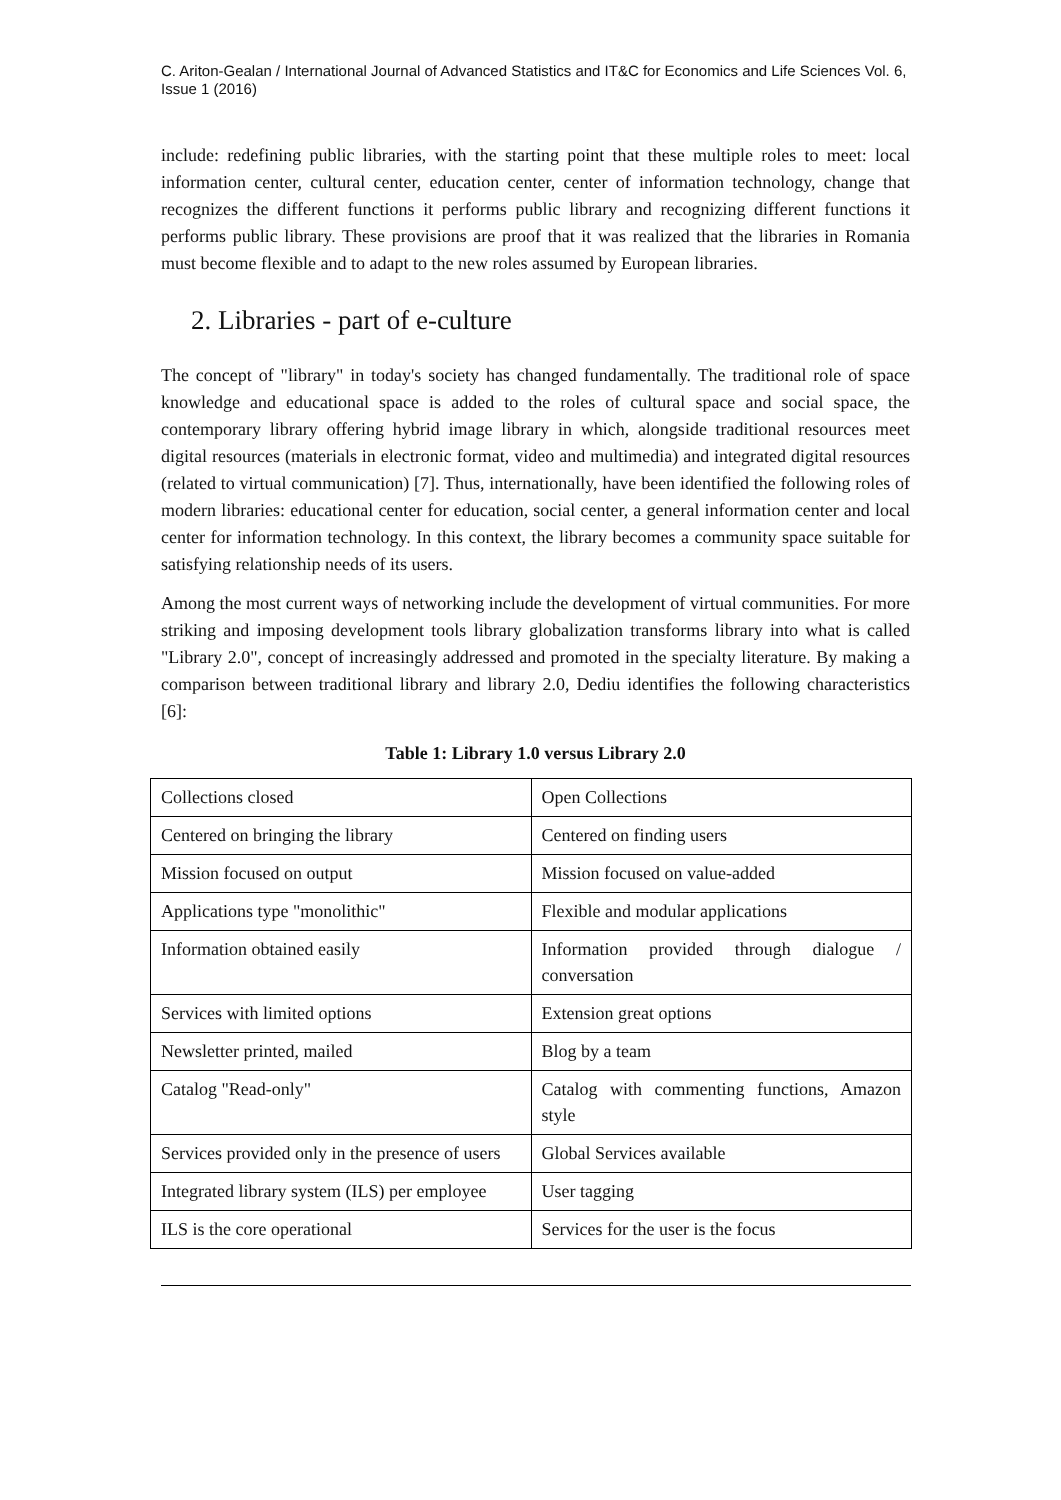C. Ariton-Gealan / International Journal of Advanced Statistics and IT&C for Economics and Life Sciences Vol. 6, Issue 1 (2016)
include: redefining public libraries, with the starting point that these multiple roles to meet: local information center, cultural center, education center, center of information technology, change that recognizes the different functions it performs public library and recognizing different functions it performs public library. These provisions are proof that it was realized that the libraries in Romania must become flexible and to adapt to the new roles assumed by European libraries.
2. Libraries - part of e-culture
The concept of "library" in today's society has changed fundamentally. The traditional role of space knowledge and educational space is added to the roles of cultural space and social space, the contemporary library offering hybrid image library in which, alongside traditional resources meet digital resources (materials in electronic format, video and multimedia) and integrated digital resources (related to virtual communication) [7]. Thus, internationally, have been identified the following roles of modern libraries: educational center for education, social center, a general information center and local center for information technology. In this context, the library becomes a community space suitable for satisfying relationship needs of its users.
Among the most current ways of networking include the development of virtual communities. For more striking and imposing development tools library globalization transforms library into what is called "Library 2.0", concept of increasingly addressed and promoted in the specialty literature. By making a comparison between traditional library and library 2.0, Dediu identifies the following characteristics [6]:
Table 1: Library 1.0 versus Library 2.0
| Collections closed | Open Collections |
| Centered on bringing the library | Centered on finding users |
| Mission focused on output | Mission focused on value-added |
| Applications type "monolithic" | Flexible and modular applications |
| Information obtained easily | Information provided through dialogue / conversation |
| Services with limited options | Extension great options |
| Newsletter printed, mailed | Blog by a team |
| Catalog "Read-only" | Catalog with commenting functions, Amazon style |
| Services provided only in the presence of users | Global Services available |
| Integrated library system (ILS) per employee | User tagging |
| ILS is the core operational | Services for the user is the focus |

--

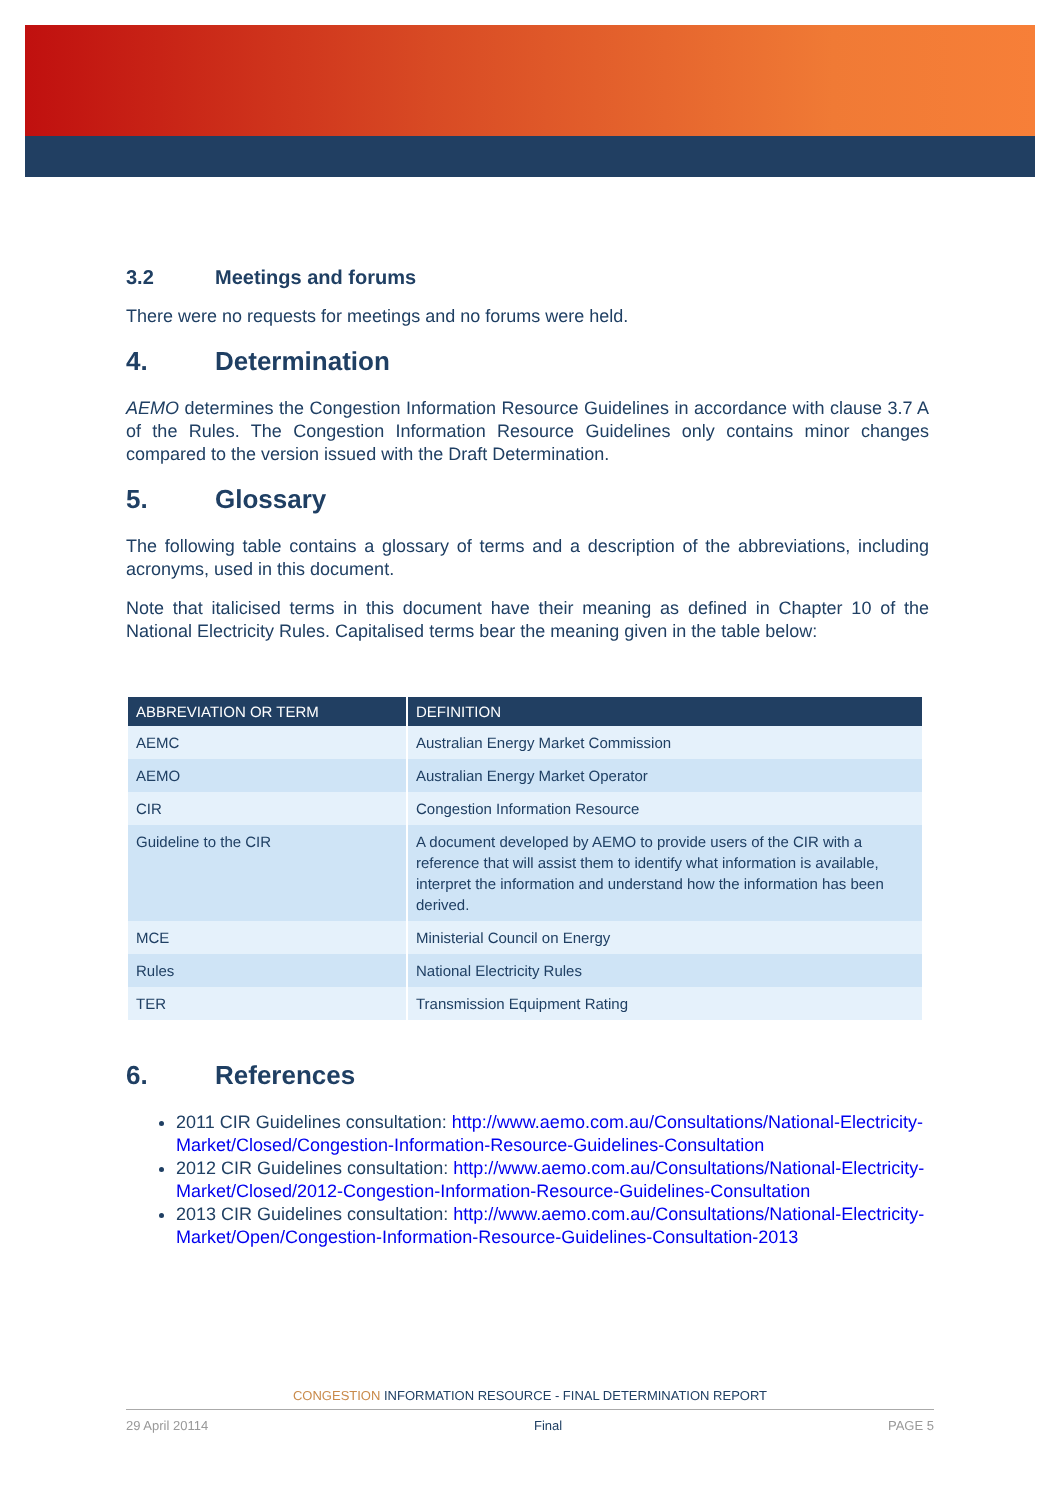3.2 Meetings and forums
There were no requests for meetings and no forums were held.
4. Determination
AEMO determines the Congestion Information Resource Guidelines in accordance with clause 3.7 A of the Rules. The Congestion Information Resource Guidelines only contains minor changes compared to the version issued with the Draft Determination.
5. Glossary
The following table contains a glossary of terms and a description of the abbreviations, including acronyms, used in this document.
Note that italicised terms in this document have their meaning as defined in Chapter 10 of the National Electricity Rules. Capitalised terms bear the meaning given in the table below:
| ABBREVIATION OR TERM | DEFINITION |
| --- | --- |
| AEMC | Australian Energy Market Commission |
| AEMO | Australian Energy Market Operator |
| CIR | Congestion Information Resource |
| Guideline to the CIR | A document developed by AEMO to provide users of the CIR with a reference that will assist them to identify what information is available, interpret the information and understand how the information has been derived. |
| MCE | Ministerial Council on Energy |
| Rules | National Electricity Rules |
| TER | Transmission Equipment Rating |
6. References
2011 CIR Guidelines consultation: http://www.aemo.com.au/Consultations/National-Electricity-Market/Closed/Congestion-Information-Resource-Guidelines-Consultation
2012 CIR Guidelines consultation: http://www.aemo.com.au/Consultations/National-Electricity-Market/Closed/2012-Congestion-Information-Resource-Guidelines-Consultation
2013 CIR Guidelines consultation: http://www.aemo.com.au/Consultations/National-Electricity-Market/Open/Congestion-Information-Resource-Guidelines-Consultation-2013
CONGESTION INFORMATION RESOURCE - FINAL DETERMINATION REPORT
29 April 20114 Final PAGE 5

* [What is being asked]:
Tally every line in these entries where the string "Market" occurs. The tally alone is the answer.

* [Task output]:
5